We know that something called a solar flare — on top of everything else going on in the world — sounds like some incredibly bad luck. But we promise it isn't nearly as terrifying as it sounds.
To get a better idea of what you can expect, take a look at the video on the predicted solar flare, below.
What is a solar flare? What are the risks?
Even though a solar flare sounds like a force to be reckoned with, it isn't as scary as it sounds. A solar flare simply refers to a burst of radiation from the sun. It generally comes the magnetic energy created by a sunspot, or from the unexpected acceleration of protons and electrons along the sun's surface.
For up to several hours, everything including solar, gamma, and electromagnetic radiation is then released into space. Solar flares generally occur too quickly to be seen, and is never visible to the naked eye. However, depending on how long it lasts, it can appear as a bright flash if viewed using special instruments.
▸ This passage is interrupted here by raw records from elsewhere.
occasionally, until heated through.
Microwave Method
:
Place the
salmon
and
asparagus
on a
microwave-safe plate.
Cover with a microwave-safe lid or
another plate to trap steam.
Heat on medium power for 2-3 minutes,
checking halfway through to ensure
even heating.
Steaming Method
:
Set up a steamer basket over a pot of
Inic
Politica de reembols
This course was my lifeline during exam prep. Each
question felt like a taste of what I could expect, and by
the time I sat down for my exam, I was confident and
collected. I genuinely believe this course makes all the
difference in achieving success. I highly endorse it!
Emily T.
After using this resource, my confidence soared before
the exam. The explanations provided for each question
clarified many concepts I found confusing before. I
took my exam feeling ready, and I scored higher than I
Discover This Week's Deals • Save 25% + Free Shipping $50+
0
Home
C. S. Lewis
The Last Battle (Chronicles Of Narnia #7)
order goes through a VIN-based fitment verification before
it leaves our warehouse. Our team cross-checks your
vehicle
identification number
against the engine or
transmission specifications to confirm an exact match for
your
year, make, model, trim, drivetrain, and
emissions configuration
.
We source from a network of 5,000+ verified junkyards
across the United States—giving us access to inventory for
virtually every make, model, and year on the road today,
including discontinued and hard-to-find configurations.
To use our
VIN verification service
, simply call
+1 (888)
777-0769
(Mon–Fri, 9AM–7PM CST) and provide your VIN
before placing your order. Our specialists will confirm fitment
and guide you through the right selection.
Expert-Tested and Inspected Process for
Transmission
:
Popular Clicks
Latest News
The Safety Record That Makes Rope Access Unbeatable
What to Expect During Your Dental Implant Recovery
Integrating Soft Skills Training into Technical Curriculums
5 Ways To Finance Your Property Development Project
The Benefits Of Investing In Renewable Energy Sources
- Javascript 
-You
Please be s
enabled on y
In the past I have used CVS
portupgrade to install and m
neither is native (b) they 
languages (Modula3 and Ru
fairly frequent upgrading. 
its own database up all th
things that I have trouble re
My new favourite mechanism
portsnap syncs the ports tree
Solar flares can release quite a bit of heat and energy, so they often results in geomagnetic storms on planet Earth. This sometimes ends up affecting satellites' transmissions as well as communication. But, solar flares have nothing to do with climate change, and don't otherwise pose a risk to life on Earth. So we promise, there is no need to take cover at this moment in time.
Here's what you should know about the 2022 solar flare:
Currently, the predicted solar flare is expected to emanate from a massive sunspot facing planet Earth, according to Nature World News. The sunspot, which has been named AR3038, has been under close moderation by NASA, due to the fact that it's doubled in size over the course of only a few days... which is unusual, to say the least.
"Yesterday, sunspot AR3038 was big. Today, it's enormous," SpaceWeather.com speculated on June 20. "The fast-growing sunspot has doubled in size in only 24 hours."
The solar flare hasn't even taken place yet, but scientists are expecting it to occur at any time, and many are anticipating what will happen.
Although the sunspot in question is quite large, still growing, and facing planet Earth, it still is not expected to pose much of a risk, according to experts. As previously mentioned, the sunspot could affect satellite signals and communication, but like other sunspots that release solar flares, not much is expected to take place beyond that.